James has lived in Warminster for almost 30 years. He went to Nativity of Our Lord school and graduated from Archbishop Wood High School in 1995. Jim played soccer at Munro Park and basketball at the WREC Center. A few years ago, he leapt at the chance to buy a house down the street from where he grew up, and now couldn't be happier that his children are growing up in this wonderful community.
At Patch, we promise always to report the facts as objectively as possible and otherwise adhere to the principles of good journalism. However, we also acknowledge that true impartiality is impossible because human beings have beliefs. So in the spirit of simple honesty, our policy is to encourage our editors to reveal their beliefs to the extent they feel comfortable. This disclosure is not a license for you to inject your beliefs into stories or to dictate coverage according to them. In fact, the intent is the opposite: we hope that the knowledge that your beliefs are on the record will cause you to be ever mindful to write, report and edit in a fair, balanced way. And if you ever see evidence that we failed in this mission, please let us know.
How would you describe your political beliefs?
My liberal beliefs are pretty well known to the people around me. The common mantra is that liberals only want more government. My take is that I don't want more, I just want the government we have to work properly. Government and the private sector need to maintain a good balance, because the country cannot succeed without either side functioning properly. That being said, I don't filter everything I see to fit within that philosophy. I love a good debate and never enter into one thinking I know everything there is to know about any certain topic.
Are you registered with a certain party?
I am a registered Democrat.
How religious would you consider yourself? (casual, observant, devout, non religious)
I was born and raised Catholic, but have fallen away from religion the past few years. My children go to weekly church school, and I take them to mass as often as I can so that they can have the same opportunity to accept the Catholic faith.
Local Hot-Button Issues
What do you think are the most important issues facing the community?
Like most communities, the economy is a major factor for Warminster. The board of supervisors is struggling to keep the budget balanced while there are a lot of good people unemployed or underemployed. They are rightfully dreading any tax raises, but at the same time the police department needs to be fully staffed and equipped.

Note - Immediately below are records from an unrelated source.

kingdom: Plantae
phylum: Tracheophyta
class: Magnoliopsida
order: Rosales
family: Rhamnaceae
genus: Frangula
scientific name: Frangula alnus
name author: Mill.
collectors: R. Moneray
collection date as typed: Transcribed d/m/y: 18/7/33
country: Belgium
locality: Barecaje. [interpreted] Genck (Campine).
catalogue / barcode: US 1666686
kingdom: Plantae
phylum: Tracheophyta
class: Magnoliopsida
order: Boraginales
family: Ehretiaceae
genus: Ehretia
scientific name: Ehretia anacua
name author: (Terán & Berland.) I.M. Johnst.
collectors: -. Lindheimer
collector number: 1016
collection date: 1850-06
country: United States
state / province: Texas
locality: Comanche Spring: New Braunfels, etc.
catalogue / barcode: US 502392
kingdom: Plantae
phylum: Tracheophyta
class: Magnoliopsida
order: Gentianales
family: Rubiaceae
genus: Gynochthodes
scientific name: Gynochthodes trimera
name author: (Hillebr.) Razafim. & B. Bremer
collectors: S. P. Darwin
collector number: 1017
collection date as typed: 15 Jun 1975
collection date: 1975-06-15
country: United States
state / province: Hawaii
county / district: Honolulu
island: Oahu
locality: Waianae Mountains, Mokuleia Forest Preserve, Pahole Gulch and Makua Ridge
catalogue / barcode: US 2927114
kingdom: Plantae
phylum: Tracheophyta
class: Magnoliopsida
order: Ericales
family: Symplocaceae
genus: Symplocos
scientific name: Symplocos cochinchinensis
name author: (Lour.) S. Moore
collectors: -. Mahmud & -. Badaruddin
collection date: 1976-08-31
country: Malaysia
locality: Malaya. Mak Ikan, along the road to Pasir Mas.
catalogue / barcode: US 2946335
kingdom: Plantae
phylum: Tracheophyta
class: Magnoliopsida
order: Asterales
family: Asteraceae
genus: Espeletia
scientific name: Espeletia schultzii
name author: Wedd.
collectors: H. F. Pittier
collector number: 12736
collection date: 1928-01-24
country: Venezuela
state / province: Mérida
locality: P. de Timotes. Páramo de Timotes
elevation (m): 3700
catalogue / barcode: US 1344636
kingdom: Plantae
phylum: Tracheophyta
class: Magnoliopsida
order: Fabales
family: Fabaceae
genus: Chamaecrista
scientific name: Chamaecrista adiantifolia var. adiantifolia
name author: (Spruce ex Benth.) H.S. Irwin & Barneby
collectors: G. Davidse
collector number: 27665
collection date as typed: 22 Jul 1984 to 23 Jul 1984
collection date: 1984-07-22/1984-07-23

Warminster residents are also concerned about the addition of more box stores in the township. There are two CVS pharmacies about to open within a mile of each other, to go with the Rite Aid and the Walgreens already in town. There are also plans for a Costco on Jacksonville and Street roads. These new constructions are sure to bring in more jobs and attract consumes from surrounding communities, but they also threaten the uniqueness of Warminster. Not to mention increased traffic congestion will surely be a byproduct. Street Road is already a nightmare around rush hour.